WORK TO COMPLETE:
In the entries from the start through the line containing "What percentage is the フィッシュテイスト", substitute "share" for every "percentage", leaving all else unchanged, and return only those lines.

ENTRIES SUPPLIED:
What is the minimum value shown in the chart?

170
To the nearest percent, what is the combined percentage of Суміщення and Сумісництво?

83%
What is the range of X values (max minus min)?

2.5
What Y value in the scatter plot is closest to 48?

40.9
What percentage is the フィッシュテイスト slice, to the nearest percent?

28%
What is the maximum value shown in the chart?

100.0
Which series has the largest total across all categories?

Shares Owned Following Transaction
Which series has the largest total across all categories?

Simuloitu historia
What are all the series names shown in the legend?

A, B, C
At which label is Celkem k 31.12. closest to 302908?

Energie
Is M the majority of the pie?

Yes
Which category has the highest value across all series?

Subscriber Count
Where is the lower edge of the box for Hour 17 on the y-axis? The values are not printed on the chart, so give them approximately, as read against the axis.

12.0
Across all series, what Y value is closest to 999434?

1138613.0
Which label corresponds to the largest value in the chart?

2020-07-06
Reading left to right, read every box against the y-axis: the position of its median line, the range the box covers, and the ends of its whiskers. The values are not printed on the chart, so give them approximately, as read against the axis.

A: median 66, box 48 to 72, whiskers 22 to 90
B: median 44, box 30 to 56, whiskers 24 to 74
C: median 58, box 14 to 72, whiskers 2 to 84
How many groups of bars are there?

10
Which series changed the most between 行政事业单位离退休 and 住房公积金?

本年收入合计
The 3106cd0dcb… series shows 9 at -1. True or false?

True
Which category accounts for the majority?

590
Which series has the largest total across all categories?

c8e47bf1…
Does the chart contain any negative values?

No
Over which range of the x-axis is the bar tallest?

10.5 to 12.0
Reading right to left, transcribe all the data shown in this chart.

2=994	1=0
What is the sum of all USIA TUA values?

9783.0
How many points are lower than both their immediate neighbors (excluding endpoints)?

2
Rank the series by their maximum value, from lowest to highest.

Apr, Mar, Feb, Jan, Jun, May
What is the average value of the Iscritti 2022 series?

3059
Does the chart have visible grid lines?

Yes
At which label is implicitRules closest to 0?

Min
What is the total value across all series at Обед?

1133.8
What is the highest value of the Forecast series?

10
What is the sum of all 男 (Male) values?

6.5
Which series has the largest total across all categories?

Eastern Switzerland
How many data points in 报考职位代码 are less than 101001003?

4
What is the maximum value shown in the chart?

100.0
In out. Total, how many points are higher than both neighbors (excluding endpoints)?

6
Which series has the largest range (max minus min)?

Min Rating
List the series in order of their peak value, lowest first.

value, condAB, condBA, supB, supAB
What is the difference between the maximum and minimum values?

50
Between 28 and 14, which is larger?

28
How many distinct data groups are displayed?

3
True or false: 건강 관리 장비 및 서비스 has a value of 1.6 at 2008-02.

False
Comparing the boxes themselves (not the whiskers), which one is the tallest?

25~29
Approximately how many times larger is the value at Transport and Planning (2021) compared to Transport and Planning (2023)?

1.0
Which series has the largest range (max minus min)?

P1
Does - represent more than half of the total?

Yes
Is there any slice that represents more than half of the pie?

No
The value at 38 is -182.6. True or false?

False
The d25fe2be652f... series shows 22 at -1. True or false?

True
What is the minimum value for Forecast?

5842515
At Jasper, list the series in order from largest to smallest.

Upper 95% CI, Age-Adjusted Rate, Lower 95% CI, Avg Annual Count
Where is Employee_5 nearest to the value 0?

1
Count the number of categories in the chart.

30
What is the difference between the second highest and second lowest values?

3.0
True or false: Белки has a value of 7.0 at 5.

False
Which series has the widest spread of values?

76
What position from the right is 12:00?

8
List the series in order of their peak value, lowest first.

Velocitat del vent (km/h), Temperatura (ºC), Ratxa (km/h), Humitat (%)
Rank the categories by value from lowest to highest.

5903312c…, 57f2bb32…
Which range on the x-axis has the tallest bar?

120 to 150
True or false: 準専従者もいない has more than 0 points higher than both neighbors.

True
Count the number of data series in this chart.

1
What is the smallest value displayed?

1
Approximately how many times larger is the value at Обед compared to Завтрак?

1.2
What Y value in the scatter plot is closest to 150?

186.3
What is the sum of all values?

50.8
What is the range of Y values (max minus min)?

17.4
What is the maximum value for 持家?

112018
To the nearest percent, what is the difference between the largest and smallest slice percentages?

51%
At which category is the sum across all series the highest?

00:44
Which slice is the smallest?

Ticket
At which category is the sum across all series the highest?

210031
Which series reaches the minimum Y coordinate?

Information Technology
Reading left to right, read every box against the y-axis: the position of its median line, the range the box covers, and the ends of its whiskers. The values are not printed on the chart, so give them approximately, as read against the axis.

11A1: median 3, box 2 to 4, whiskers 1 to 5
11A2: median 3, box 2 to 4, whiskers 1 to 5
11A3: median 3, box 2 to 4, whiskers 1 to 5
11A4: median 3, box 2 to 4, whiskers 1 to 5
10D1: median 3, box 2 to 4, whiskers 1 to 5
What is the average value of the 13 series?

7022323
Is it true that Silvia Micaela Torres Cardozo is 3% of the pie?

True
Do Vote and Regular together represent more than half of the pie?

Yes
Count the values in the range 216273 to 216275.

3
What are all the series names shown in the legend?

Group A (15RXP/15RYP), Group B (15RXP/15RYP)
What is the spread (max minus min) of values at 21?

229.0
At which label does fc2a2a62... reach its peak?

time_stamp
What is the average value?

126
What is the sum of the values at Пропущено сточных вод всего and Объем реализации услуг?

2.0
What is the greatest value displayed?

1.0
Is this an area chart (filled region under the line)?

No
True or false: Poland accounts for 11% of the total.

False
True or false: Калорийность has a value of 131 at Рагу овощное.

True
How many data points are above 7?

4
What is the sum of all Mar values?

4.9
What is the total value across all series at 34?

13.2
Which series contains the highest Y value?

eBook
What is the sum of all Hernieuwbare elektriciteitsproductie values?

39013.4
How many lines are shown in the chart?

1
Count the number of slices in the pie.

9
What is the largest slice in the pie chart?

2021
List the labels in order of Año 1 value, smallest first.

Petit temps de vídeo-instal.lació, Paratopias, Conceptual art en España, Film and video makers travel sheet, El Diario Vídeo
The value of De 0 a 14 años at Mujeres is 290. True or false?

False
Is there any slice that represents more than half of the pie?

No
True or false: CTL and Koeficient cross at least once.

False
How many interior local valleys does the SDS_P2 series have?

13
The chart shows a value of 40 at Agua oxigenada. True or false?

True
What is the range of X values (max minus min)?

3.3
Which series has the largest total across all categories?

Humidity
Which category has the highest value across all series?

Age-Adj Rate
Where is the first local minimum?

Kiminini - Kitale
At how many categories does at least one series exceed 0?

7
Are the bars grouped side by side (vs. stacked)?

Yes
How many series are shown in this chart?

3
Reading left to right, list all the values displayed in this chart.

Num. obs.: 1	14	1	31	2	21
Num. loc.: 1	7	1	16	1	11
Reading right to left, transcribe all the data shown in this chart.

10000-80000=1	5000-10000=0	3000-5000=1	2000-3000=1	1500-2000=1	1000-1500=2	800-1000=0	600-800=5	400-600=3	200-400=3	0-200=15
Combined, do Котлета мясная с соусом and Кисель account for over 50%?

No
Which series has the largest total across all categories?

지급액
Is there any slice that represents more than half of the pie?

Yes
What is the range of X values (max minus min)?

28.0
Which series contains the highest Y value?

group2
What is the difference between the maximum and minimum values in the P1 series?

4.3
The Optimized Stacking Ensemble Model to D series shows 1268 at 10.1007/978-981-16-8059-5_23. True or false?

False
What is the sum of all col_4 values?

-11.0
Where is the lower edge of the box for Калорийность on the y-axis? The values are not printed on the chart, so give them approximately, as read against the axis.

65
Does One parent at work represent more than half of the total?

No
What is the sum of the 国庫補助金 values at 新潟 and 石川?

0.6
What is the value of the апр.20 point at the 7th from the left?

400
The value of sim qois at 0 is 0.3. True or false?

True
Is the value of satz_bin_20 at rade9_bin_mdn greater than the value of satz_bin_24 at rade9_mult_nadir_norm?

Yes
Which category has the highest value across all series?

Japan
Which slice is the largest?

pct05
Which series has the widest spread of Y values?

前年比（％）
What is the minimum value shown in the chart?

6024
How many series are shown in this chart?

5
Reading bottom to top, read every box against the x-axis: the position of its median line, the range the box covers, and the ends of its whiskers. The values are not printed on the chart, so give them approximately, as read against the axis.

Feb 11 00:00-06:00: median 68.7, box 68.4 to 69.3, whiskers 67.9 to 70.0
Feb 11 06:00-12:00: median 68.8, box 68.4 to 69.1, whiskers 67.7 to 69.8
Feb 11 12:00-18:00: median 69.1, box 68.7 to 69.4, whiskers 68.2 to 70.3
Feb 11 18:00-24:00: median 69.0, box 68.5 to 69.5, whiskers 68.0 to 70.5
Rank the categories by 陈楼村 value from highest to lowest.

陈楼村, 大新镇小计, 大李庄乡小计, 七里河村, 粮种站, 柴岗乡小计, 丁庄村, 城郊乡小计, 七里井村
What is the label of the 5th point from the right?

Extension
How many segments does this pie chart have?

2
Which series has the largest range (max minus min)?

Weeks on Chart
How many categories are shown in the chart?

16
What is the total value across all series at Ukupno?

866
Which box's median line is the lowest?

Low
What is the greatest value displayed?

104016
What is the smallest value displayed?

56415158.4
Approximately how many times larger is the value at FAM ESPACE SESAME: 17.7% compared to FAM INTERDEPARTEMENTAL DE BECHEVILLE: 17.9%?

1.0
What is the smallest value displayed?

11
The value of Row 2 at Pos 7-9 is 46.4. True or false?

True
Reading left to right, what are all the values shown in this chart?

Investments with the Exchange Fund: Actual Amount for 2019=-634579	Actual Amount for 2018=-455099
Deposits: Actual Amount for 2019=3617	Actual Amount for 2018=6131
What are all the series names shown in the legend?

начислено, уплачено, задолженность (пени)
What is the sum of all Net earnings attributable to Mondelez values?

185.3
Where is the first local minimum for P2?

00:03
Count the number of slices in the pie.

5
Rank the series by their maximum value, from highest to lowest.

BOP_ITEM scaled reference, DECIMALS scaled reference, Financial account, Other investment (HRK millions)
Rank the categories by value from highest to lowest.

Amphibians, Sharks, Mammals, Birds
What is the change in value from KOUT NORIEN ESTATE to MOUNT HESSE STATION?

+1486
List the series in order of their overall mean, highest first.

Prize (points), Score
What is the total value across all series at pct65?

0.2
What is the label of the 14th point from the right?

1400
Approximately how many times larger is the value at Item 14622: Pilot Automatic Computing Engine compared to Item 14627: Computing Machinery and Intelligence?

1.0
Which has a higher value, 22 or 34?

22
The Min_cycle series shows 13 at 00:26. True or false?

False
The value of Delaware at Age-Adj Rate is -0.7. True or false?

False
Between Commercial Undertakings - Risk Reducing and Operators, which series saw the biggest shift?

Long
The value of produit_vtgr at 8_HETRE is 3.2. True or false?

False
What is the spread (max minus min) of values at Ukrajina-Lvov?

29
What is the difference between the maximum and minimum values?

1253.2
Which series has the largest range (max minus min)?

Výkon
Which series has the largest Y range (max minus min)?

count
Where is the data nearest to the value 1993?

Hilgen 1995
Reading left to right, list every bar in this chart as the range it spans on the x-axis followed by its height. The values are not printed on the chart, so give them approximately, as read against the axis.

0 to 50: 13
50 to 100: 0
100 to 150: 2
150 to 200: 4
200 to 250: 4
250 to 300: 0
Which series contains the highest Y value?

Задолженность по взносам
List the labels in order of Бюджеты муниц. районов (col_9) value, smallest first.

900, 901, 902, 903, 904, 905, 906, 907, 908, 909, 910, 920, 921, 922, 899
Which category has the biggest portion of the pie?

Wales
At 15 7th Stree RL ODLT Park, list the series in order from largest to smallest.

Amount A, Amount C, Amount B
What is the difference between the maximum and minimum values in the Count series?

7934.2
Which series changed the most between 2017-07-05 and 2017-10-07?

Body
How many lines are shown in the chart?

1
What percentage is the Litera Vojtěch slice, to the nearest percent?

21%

YOUR SOLUTION:
What is the minimum value shown in the chart?

170
To the nearest percent, what is the combined share of Суміщення and Сумісництво?

83%
What is the range of X values (max minus min)?

2.5
What Y value in the scatter plot is closest to 48?

40.9
What share is the フィッシュテイスト slice, to the nearest percent?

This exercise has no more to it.